- [Exercise data]:
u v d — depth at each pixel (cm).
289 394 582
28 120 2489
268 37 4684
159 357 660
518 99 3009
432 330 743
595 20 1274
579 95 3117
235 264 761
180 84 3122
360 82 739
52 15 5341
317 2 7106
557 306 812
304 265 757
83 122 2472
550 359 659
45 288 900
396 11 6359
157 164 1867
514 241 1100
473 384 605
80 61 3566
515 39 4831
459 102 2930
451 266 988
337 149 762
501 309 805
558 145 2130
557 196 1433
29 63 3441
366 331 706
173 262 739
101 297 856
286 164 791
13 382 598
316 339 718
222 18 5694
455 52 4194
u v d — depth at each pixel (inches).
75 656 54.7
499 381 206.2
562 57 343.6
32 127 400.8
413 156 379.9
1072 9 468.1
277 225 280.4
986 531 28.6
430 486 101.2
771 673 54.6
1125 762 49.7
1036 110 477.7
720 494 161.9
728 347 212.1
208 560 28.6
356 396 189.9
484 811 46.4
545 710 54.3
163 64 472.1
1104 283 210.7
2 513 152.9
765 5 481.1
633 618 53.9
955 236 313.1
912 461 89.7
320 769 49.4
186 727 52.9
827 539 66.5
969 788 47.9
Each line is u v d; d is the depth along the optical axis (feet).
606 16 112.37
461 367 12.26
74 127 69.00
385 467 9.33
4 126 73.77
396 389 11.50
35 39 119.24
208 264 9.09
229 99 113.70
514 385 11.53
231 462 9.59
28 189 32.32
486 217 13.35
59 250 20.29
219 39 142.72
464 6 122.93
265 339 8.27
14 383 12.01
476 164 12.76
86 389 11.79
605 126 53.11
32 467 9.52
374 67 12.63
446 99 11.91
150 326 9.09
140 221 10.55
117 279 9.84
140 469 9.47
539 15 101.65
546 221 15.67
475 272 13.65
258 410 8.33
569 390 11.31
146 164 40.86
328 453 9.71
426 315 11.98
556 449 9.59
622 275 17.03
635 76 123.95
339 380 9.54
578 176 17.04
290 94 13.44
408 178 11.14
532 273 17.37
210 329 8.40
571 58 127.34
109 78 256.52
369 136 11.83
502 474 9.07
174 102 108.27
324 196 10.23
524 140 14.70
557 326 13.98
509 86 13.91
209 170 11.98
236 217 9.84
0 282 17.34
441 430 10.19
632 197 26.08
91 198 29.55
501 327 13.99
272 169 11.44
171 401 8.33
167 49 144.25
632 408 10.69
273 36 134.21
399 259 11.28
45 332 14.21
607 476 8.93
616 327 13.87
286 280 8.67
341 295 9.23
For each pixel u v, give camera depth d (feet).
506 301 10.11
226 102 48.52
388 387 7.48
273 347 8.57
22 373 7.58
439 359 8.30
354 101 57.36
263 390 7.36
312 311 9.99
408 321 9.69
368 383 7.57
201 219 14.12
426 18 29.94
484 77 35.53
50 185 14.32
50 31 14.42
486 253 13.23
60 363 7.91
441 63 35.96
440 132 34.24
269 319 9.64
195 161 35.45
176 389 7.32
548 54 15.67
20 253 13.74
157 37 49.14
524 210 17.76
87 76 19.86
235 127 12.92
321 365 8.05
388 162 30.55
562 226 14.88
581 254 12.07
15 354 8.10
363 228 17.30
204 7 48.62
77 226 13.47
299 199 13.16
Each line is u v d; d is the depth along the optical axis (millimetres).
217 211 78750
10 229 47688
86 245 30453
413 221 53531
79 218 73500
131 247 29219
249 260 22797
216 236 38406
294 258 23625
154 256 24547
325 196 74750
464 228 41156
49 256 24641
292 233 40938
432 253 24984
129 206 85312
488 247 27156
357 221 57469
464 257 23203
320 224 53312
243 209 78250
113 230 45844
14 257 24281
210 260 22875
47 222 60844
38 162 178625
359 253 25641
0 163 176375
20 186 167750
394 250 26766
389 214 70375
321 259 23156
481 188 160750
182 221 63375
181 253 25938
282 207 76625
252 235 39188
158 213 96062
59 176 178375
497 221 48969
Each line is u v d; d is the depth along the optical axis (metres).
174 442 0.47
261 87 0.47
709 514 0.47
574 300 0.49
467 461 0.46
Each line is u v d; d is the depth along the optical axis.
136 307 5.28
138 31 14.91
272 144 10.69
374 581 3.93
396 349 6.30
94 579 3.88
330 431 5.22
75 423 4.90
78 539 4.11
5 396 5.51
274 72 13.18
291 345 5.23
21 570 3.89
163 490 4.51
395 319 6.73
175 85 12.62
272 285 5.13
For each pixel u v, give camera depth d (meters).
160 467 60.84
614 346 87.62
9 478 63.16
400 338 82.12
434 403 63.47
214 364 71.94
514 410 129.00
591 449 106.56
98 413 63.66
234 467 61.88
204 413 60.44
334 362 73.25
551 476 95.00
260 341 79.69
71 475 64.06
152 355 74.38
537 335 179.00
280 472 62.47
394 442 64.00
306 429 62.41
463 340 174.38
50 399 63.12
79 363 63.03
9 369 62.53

- [Work task]: Repeat back the material above verbatim, including every line.

- [Answer to the problem]:
u v d — depth at each pixel (cm).
289 394 582
28 120 2489
268 37 4684
159 357 660
518 99 3009
432 330 743
595 20 1274
579 95 3117
235 264 761
180 84 3122
360 82 739
52 15 5341
317 2 7106
557 306 812
304 265 757
83 122 2472
550 359 659
45 288 900
396 11 6359
157 164 1867
514 241 1100
473 384 605
80 61 3566
515 39 4831
459 102 2930
451 266 988
337 149 762
501 309 805
558 145 2130
557 196 1433
29 63 3441
366 331 706
173 262 739
101 297 856
286 164 791
13 382 598
316 339 718
222 18 5694
455 52 4194
u v d — depth at each pixel (inches).
75 656 54.7
499 381 206.2
562 57 343.6
32 127 400.8
413 156 379.9
1072 9 468.1
277 225 280.4
986 531 28.6
430 486 101.2
771 673 54.6
1125 762 49.7
1036 110 477.7
720 494 161.9
728 347 212.1
208 560 28.6
356 396 189.9
484 811 46.4
545 710 54.3
163 64 472.1
1104 283 210.7
2 513 152.9
765 5 481.1
633 618 53.9
955 236 313.1
912 461 89.7
320 769 49.4
186 727 52.9
827 539 66.5
969 788 47.9
Each line is u v d; d is the depth along the optical axis (feet).
606 16 112.37
461 367 12.26
74 127 69.00
385 467 9.33
4 126 73.77
396 389 11.50
35 39 119.24
208 264 9.09
229 99 113.70
514 385 11.53
231 462 9.59
28 189 32.32
486 217 13.35
59 250 20.29
219 39 142.72
464 6 122.93
265 339 8.27
14 383 12.01
476 164 12.76
86 389 11.79
605 126 53.11
32 467 9.52
374 67 12.63
446 99 11.91
150 326 9.09
140 221 10.55
117 279 9.84
140 469 9.47
539 15 101.65
546 221 15.67
475 272 13.65
258 410 8.33
569 390 11.31
146 164 40.86
328 453 9.71
426 315 11.98
556 449 9.59
622 275 17.03
635 76 123.95
339 380 9.54
578 176 17.04
290 94 13.44
408 178 11.14
532 273 17.37
210 329 8.40
571 58 127.34
109 78 256.52
369 136 11.83
502 474 9.07
174 102 108.27
324 196 10.23
524 140 14.70
557 326 13.98
509 86 13.91
209 170 11.98
236 217 9.84
0 282 17.34
441 430 10.19
632 197 26.08
91 198 29.55
501 327 13.99
272 169 11.44
171 401 8.33
167 49 144.25
632 408 10.69
273 36 134.21
399 259 11.28
45 332 14.21
607 476 8.93
616 327 13.87
286 280 8.67
341 295 9.23
For each pixel u v, give camera depth d (feet).
506 301 10.11
226 102 48.52
388 387 7.48
273 347 8.57
22 373 7.58
439 359 8.30
354 101 57.36
263 390 7.36
312 311 9.99
408 321 9.69
368 383 7.57
201 219 14.12
426 18 29.94
484 77 35.53
50 185 14.32
50 31 14.42
486 253 13.23
60 363 7.91
441 63 35.96
440 132 34.24
269 319 9.64
195 161 35.45
176 389 7.32
548 54 15.67
20 253 13.74
157 37 49.14
524 210 17.76
87 76 19.86
235 127 12.92
321 365 8.05
388 162 30.55
562 226 14.88
581 254 12.07
15 354 8.10
363 228 17.30
204 7 48.62
77 226 13.47
299 199 13.16
Each line is u v d; d is the depth along the optical axis (millimetres).
217 211 78750
10 229 47688
86 245 30453
413 221 53531
79 218 73500
131 247 29219
249 260 22797
216 236 38406
294 258 23625
154 256 24547
325 196 74750
464 228 41156
49 256 24641
292 233 40938
432 253 24984
129 206 85312
488 247 27156
357 221 57469
464 257 23203
320 224 53312
243 209 78250
113 230 45844
14 257 24281
210 260 22875
47 222 60844
38 162 178625
359 253 25641
0 163 176375
20 186 167750
394 250 26766
389 214 70375
321 259 23156
481 188 160750
182 221 63375
181 253 25938
282 207 76625
252 235 39188
158 213 96062
59 176 178375
497 221 48969
Each line is u v d; d is the depth along the optical axis (metres).
174 442 0.47
261 87 0.47
709 514 0.47
574 300 0.49
467 461 0.46
Each line is u v d; d is the depth along the optical axis.
136 307 5.28
138 31 14.91
272 144 10.69
374 581 3.93
396 349 6.30
94 579 3.88
330 431 5.22
75 423 4.90
78 539 4.11
5 396 5.51
274 72 13.18
291 345 5.23
21 570 3.89
163 490 4.51
395 319 6.73
175 85 12.62
272 285 5.13
For each pixel u v, give camera depth d (meters).
160 467 60.84
614 346 87.62
9 478 63.16
400 338 82.12
434 403 63.47
214 364 71.94
514 410 129.00
591 449 106.56
98 413 63.66
234 467 61.88
204 413 60.44
334 362 73.25
551 476 95.00
260 341 79.69
71 475 64.06
152 355 74.38
537 335 179.00
280 472 62.47
394 442 64.00
306 429 62.41
463 340 174.38
50 399 63.12
79 363 63.03
9 369 62.53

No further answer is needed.